Lucian aceptó la invitación sin dudarlo. Dejando de lado la política de su familia, esta era una oportunidad para que Lucian estableciera un vínculo directo con el Emperador, por lo que no había razón para rechazarla.
Las Fuerzas Aliadas, con el corazón aún latiendo con fuerza por la llegada del Imperio, iniciaron su retirada con mucho más orden que antes. Poco después, Lucian cabalgaba junto al Emperador al frente de la columna, inmerso en una conversación.
“He oído hablar bastante de tu reputación. Incluso a los dieciséis años, las historias que circulan sobre ti son bastante sorprendentes.”
“Probablemente no sean más que cuentos inventados, Su Majestad.”
“Primero dices que mis agradecimientos son excesivos, y ahora tu modestia es igual de grande. Creo que ya has hecho méritos suficientes para demostrar que las historias son ciertas.”
El emperador soltó una carcajada, demostrando una vez más su gran aprecio por el muchacho. Quizás debido a que el primer encuentro había transcurrido tan bien, parecía encantado con todo lo que Lucian tenía que decir.
Finalmente, al acercarse al río Horsen y al empezar a escasear la vista desde los alrededores, el Emperador bajó la voz hasta un susurro.
“Tengo una pregunta que hacer… ¿Le interesaría convertirse en el jefe de una casa?”
“Majestad, debo disculparme, pero un asunto interno de mi familia es…”
Lucian hizo una pausa con expresión de preocupación. Independientemente de su condición de emperador, inmiscuirse en la sucesión de la Casa Valdek era una grave transgresión de los límites.
El emperador hizo un gesto rápido con las manos, indicando que ese no era su punto.
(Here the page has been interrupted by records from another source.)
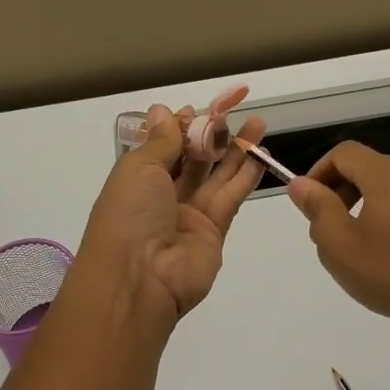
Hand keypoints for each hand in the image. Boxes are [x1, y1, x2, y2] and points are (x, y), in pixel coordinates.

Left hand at [74, 104, 265, 322]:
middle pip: (191, 160)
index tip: (199, 110)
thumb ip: (160, 141)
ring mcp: (189, 214)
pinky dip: (246, 175)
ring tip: (257, 123)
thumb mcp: (139, 168)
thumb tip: (162, 110)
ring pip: (216, 176)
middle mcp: (162, 196)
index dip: (180, 127)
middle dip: (211, 135)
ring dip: (235, 150)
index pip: (162, 147)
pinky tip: (260, 153)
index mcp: (137, 179)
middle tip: (233, 111)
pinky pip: (231, 197)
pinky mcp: (214, 230)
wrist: (140, 279)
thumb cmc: (129, 215)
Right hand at [287, 142, 389, 343]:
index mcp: (388, 173)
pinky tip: (385, 254)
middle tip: (325, 232)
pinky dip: (385, 215)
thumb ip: (317, 208)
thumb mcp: (341, 246)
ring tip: (353, 248)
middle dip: (338, 192)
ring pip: (385, 186)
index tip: (307, 206)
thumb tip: (301, 184)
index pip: (343, 153)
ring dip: (360, 206)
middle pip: (365, 167)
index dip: (318, 173)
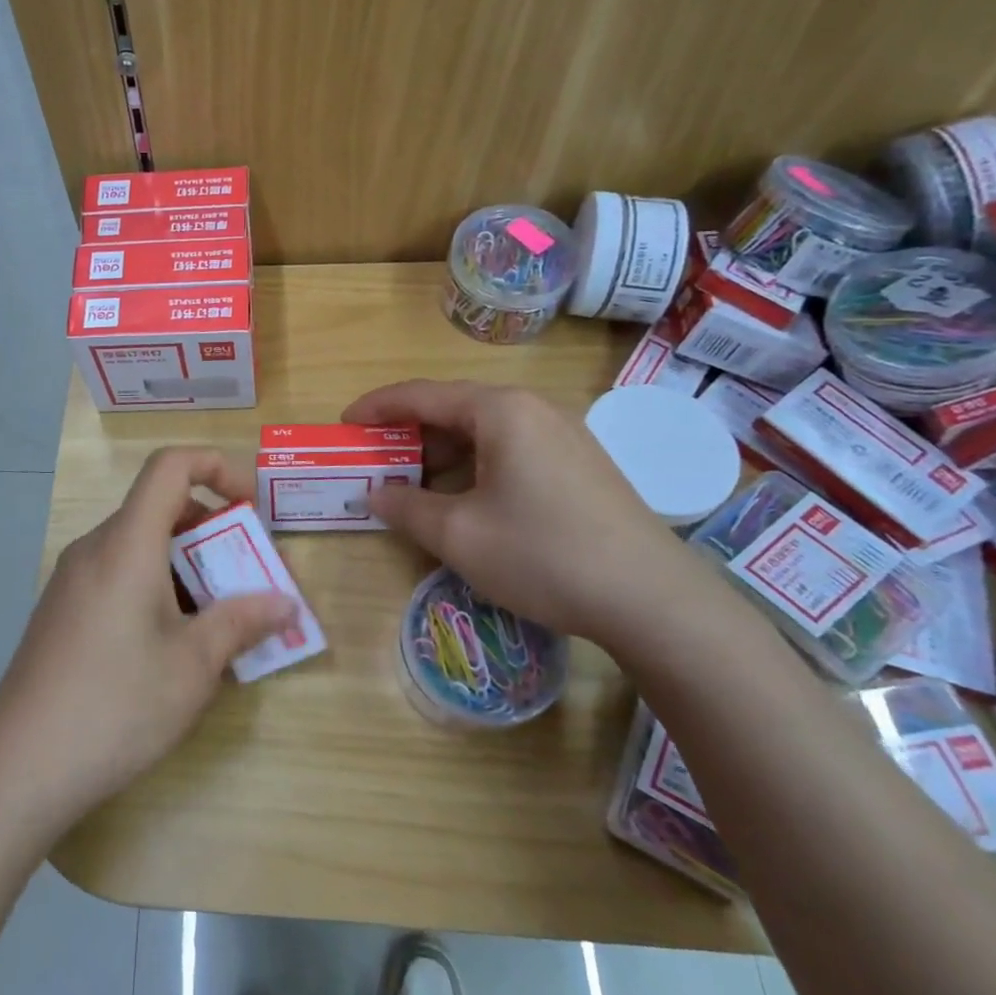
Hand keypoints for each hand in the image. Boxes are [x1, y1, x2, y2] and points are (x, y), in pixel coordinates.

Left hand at [0, 448, 293, 830]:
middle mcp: (95, 548)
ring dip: (187, 565)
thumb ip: (242, 623)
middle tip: (249, 576)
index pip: (170, 466)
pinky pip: (120, 574)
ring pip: (141, 546)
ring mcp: (72, 580)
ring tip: (220, 618)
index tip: (250, 507)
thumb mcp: (192, 665)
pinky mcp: (63, 610)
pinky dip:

“Mis disculpas. Me expresé mal. No deseo interferir en la herencia de la Casa Gran Ducal. Cuando hablé de ser un ‘Jefe’, me refería a otro tipo de nombramiento.”
“¿Una capacidad diferente?”
¿Quizás le interesa el rango de margrave en lugar del de gran duque? Creo que sería una excelente idea que un hombre de su calibre estableciera un legado como creador de una nueva casa real.
“…!”
Los ojos de Lucian se abrieron de par en par ante la repentina e increíble oferta.